In its analysis, the Court discussed two distinct lines of data breach cases – those such as Reilly v. Ceridian Corp, 664 F.3d 38 (3rd Cir. 2011) and In re Barnes & Noble Pin Pad Litg., 2013 U.S. Dist. LEXIS 125730 (N.D. Ill. Sept. 3, 2013) that dismissed data breach actions on dispositive motion practice by finding plaintiffs lacked requisite standing or were otherwise unable to prove the damages element of their claims and those that found plaintiffs have standing in such data breach cases like Krottner v. Starbucks Corp, 628 F.3d 1139 (9th Cir. 2010) and Sutton v. St. Jude Med. S.C., Inc., 419 F.3d 568 (6th Cir. 2005).

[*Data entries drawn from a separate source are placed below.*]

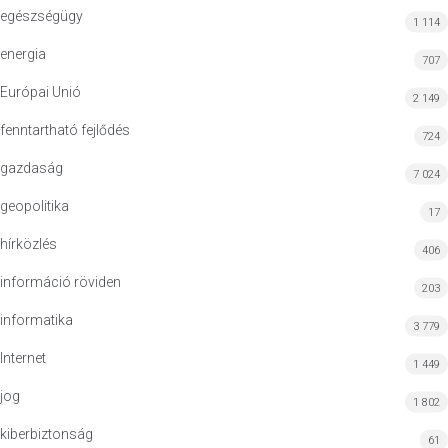
egészségügy
1 114
energia
707
Európai Unió
2 149
fenntartható fejlődés
724
gazdaság
7 024
geopolitika
17
hírközlés
406
információ röviden
203
informatika
3 779
Internet
1 449
jog
1 802
kiberbiztonság
61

Addressing the putative class’ first category of purported damages, the court agreed with Reilly and In re Barnes & Noble, that the mere increased risk of theft or fraud is insufficiently concrete to confer constitutional standing.
As to the alleged diminution or deprivation of the value of plaintiffs’ PII, the Court followed several other recent cases and ruled that to have standing, an individual’s PII does not have inherent monetary value or that at the very least, plaintiffs must demonstrate that they were actually deprived of their PII’s value. See, e.g. Willingham v. Global Payments, Inc., 2013 U.S. Dist. LEXIS 27764 (N.D. Ga. Feb. 5, 2013) (finding plaintiffs’ PII does not have any inherent monetary value); In re Google Inc. Cookie Placement Consumer Privacy Litig., 2013 U.S. Dist. LEXIS 145727 (D. Del. Oct, 9, 2013) (plaintiff must allege facts to show actual deprivation of value in PII).
While the Court found that plaintiffs’ invasion of privacy cause of action was otherwise sufficiently plead, the Court still dismissed the count because the complaint did not allege that Nationwide took any action to publicize plaintiffs’ PII or publicly disclose PII, an essential element of invasion of privacy.